According to Nikhil Gupta, chief economist at Motilal Oswal Financial Services, the India’s GDP may expand only mildly over the next few years due to the uncertainty surrounding a capital expenditure-led recovery and the need for households to rebuild their savings, which may restrain consumption growth.
The first advance estimate from the statistics ministry predicts that India’s GDP will increase by 7% between 2022 and 2023, whereas the Reserve Bank of India (RBI) expects growth to be 6.4% in 2019. Gupta anticipates a slowdown in India’s growth to 5.2 percent in 2023–2024.
What’s the reason behind India’s GDP slow growth?
According to Gupta, signs of a slowdown in household spending growth, which has been “very strong” in recent quarters, can already be seen in some retail enterprises’ sales and volume expansion.
More significant is the explanation for the current steady growth in consumption. Gupta claims that households have been reducing their savings and increasing their borrowing, which has kept the rate of consumption growth constant. As per the data from the statistics ministry, private final consumption expenditure has climbed by an average of 7% each year since 2013–14, with the exception of the pandemic-hit year of 2020–21.

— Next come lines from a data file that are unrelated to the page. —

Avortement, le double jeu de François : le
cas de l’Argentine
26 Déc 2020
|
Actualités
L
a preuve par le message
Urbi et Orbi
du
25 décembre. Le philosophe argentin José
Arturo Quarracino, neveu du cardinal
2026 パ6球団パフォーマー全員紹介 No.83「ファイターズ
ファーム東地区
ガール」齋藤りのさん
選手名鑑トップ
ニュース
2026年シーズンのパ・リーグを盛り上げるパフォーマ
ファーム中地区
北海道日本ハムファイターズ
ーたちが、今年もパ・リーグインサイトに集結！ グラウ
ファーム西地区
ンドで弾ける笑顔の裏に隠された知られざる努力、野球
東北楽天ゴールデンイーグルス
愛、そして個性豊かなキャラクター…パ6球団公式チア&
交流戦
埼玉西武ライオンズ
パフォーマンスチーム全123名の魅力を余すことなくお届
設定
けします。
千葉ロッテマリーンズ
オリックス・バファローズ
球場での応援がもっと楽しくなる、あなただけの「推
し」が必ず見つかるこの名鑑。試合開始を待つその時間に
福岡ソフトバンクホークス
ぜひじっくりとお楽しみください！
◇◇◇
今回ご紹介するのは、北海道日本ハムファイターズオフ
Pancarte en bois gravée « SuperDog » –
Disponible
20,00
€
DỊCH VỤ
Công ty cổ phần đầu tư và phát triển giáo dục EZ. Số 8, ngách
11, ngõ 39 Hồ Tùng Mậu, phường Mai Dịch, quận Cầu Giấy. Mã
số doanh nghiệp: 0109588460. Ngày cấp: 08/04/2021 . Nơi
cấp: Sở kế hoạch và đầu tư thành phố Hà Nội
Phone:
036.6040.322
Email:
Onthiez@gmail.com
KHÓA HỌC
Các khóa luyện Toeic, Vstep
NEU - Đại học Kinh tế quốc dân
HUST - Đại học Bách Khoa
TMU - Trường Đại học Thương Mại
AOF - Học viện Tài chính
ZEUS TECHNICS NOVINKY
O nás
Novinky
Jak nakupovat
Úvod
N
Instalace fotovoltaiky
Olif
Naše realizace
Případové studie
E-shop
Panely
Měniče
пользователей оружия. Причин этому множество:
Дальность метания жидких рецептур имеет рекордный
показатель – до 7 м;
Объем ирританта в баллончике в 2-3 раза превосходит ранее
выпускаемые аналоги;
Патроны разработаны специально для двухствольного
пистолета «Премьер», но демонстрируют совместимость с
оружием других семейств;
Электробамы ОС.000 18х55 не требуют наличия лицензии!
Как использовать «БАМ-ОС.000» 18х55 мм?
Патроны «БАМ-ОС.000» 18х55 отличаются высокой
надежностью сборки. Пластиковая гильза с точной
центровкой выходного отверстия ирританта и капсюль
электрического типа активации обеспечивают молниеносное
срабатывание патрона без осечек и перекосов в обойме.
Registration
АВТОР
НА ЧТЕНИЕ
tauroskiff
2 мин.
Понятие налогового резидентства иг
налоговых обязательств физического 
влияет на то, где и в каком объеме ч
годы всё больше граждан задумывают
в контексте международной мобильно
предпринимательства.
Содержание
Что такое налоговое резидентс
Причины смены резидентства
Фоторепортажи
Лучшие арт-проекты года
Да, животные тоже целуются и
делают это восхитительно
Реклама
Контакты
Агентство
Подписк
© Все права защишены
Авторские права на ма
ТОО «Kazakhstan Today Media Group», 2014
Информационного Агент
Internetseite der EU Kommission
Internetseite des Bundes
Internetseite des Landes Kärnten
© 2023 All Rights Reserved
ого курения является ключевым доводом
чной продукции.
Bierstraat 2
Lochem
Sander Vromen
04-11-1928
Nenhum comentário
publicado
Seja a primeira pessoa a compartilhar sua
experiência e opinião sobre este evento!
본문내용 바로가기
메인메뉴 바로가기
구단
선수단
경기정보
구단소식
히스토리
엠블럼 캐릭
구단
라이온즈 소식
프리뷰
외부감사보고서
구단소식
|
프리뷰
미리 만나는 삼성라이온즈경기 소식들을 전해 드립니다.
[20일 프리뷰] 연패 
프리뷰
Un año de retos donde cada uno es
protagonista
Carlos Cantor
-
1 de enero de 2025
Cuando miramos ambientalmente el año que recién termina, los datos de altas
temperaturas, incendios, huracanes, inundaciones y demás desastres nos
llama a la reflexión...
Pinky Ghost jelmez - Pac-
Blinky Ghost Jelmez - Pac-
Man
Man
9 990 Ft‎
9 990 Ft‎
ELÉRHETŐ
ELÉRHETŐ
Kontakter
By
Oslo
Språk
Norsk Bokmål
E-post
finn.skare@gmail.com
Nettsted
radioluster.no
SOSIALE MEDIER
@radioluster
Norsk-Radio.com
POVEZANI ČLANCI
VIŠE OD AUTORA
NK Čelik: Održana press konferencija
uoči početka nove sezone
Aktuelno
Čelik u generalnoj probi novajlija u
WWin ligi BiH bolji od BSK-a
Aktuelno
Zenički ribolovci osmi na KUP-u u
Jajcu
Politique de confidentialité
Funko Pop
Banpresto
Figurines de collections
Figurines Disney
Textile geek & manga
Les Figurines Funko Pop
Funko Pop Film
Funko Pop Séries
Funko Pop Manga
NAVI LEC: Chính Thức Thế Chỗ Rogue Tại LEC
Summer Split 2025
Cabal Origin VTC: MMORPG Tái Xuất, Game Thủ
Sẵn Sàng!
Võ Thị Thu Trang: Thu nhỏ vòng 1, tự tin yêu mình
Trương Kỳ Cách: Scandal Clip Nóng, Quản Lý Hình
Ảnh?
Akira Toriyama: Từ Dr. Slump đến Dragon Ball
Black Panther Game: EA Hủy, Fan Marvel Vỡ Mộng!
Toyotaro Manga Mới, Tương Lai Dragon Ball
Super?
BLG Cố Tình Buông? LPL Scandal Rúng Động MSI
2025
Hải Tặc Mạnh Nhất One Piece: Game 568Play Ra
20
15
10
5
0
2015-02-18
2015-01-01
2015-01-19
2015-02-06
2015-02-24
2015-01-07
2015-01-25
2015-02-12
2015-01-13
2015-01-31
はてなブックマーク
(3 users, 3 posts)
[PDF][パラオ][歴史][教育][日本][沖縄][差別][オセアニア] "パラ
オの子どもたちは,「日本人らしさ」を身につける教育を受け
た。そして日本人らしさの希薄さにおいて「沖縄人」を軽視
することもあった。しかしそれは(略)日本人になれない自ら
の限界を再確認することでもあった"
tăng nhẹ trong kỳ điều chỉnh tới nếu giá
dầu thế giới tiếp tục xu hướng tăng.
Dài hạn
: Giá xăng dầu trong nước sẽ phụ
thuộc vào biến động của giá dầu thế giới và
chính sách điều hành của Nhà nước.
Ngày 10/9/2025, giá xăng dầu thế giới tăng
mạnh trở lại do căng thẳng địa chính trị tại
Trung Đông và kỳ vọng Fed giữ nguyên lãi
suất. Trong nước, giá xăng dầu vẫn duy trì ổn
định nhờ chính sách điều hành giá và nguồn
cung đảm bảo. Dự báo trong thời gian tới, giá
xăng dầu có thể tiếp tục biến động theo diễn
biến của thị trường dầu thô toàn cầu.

Gupta predicts that household financial savings were just 4% of GDP in the first half of the current fiscal year, compared to 7-8% in the years prior to COVID and approximately 7.5 percent in 2021–2022.
“Savings are one of the main elements affecting economic growth, thus it is impossible for me to discuss structural concerns when savings decrease to such a level in a young nation like ours. Lack of funds makes it difficult to make investments and experience sustainable growth “said Gupta. Gupta is concerned about a consumption-led growth model in which consumption increases due to a fall in savings rather than solid income growth.
The Center has stepped up its investment game recently and set a record capex goal of Rs. 10 lakh crore for 2023–2024. Gupta asserted that overall capex rather than spending by any particular segment is what really matters.
Gupta notes that while the capex of the central government has increased, that of the states has decreased, and that the capex of the former will surpass that of the latter for the first time in 2021–2022.